**DOCUMENT EXTRACT:**

BEGIN

Attention-Deficit/Hyperactivity Disorder Combined Presentation

Tobacco Use Disorder Mild

Disruption of Family by Estrangement

High Expressed Emotion in Family

  1. Dr Newlyn advised DHK that she required treatment in the form of psychiatric care - psychopharmacology of dexamphetamine and “Outpatient” behavioural treatment in the form of individual and family therapy.

  1. On 17 January 2018 DHK reported that both her concentration and her behaviour had greatly improved however her difficulty with maintaining behavioural regulation continued and the medication was “wearing off” in the afternoon.

  2. On 14 February 2018 :

  1. DHK reported further improvement in concentration and behaviour. Her behavioural dysregulation had lessened.

  2. DHK and Dr Newlyn discussed his receipt of Ms Hawkins report from the Department. DHK talked about DBT. DHK informed Dr Newlyn that she did not believe that she had BPD. DHK asked Dr Newlyn to look up MacArthur Clinic and Dr Newlyn told DHK about St John of God Hospital, Burwood services. [Note: this corroborates DHK’s evidence that once informed of the Departments interest in her undertaking DBT, she asked Dr Newlyn as her treating psychiatrist to enquire of providers and advise her of her health plan and his view on DBT at her April 2018 consultation]. Dr Newlyn advised abstention from cannabis because it counteracts the effect effects of dexamphetamine

  1. On 14 March 2018

  1. DHK reported that she had abstained from cannabis use since 14 February 2018 and that her attention “is fine”. [Note: this is consistent with my lay observation of her in Court between 19 March 2018 and 23 May 2018 when she was apparently sober, attentive, held concentration well, maintained appropriate behavioural regulation including through extremely long and very personally invasive cross-examination. It is also consistent with drug and alcohol assessor Ms Buckner-Pitts in February 2018, not advising that therapy was required.]

  2. DHK gave her consent for Dr Newlyn to communicate with the Department of her progress. .

  3. DHK reported further behavioural improvement and further improvement of functional level with maintenance of behavioural regulation. DHK had not contacted MacArthur Clinic. DHK reported that but for a painful tooth she would be “doing really well”.

END

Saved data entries
BEGIN

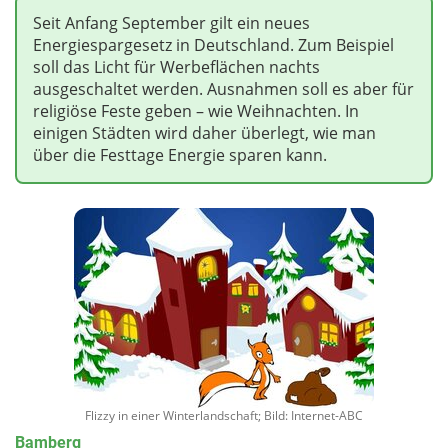
Seit Anfang September gilt ein neues
Energiespargesetz in Deutschland. Zum Beispiel
soll das Licht für Werbeflächen nachts
ausgeschaltet werden. Ausnahmen soll es aber für
religiöse Feste geben – wie Weihnachten. In
einigen Städten wird daher überlegt, wie man
über die Festtage Energie sparen kann.
Flizzy in einer Winterlandschaft; Bild: Internet-ABC
Bamberg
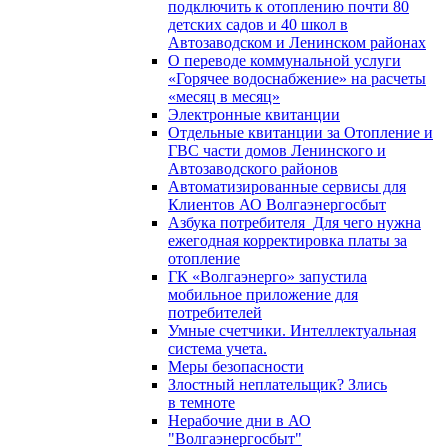
подключить к отоплению почти 80
детских садов и 40 школ в
Автозаводском и Ленинском районах
О переводе коммунальной услуги
«Горячее водоснабжение» на расчеты
«месяц в месяц»
Электронные квитанции
Отдельные квитанции за Отопление и
ГВС части домов Ленинского и
Автозаводского районов
Автоматизированные сервисы для
Клиентов АО Волгаэнергосбыт
Азбука потребителя_Для чего нужна
ежегодная корректировка платы за
отопление
ГК «Волгаэнерго» запустила
мобильное приложение для
потребителей
Умные счетчики. Интеллектуальная
система учета.
Меры безопасности
Злостный неплательщик? Злись
в темноте
Нерабочие дни в АО
"Волгаэнергосбыт"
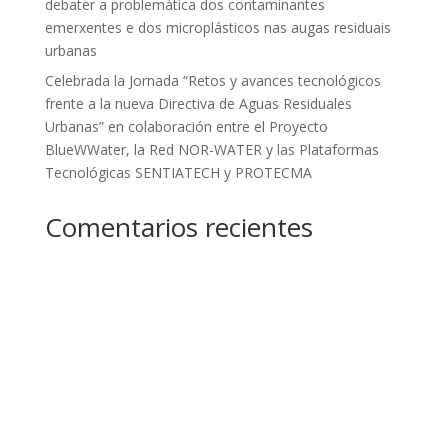
debater a problemática dos contaminantes
emerxentes e dos microplásticos nas augas residuais
urbanas
Celebrada la Jornada “Retos y avances tecnológicos
frente a la nueva Directiva de Aguas Residuales
Urbanas” en colaboración entre el Proyecto
BlueWWater, la Red NOR-WATER y las Plataformas
Tecnológicas SENTIATECH y PROTECMA
Comentarios recientes
Nenhum comentário para mostrar.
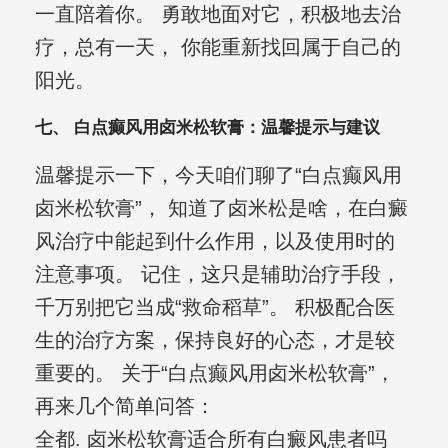
一直陪着你。 勇敢地面对它，积极地去治
疗，总有一天， 你能重新找回属于自己的
阳光。
七、 白点癫风用卤米松软膏：温馨提示与建议
温馨提示一下，今天咱们聊了“白点癫风用
卤米松软膏”， 知道了卤米松是啥，在白癜
风治疗中能起到什么作用，以及使用时的
注意事项。 记住，这只是辅助治疗手段，
千万别把它当成“救命稻草”。 积极配合医
生的治疗方案，保持良好的心态，才是较
重要的。 关于“白点癫风用卤米松软膏”，
再来几个简单问答：
全都. 卤米松软膏适合所有白癜风患者吗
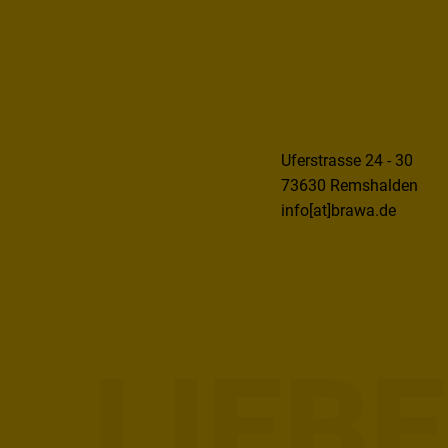
Uferstrasse 24 - 30
73630 Remshalden
info[at]brawa.de
LIEB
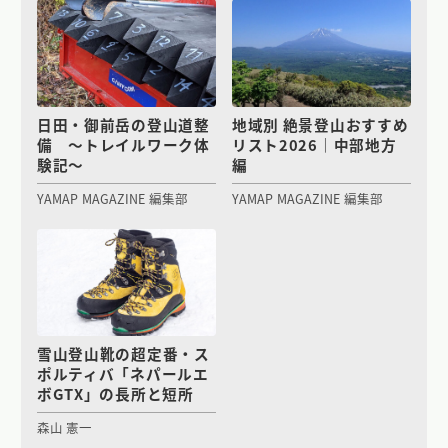
日田・御前岳の登山道整
地域別 絶景登山おすすめ
備 〜トレイルワーク体
リスト2026｜中部地方
験記〜
編
YAMAP MAGAZINE 編集部
YAMAP MAGAZINE 編集部
雪山登山靴の超定番・ス
ポルティバ「ネパールエ
ボGTX」の長所と短所
森山 憲一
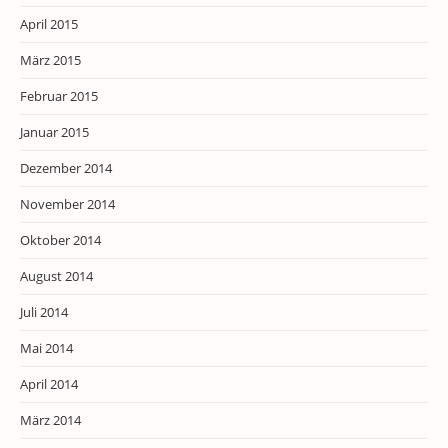
April 2015
März 2015
Februar 2015
Januar 2015
Dezember 2014
November 2014
Oktober 2014
August 2014
Juli 2014
Mai 2014
April 2014
März 2014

END

**APPLY WHAT YOU READ:**
1/ List the conditions named in the lines at the top of the psychiatric treatment excerpt, before the numbered entries begin.
2/ Reproduce the part of the psychiatric treatment excerpt starting with "High Expressed Emotion" and going on through "dysregulation had lessened.".

**SOLUTIONS TO THE TASKS:**
1/
- Attention-Deficit/Hyperactivity Disorder Combined Presentation
- Tobacco Use Disorder Mild
- Disruption of Family by Estrangement
- High Expressed Emotion in Family

2/
High Expressed Emotion in Family

  1. Dr Newlyn advised DHK that she required treatment in the form of psychiatric care - psychopharmacology of dexamphetamine and “Outpatient” behavioural treatment in the form of individual and family therapy.

  1. On 17 January 2018 DHK reported that both her concentration and her behaviour had greatly improved however her difficulty with maintaining behavioural regulation continued and the medication was “wearing off” in the afternoon.

  2. On 14 February 2018 :

  1. DHK reported further improvement in concentration and behaviour. Her behavioural dysregulation had lessened.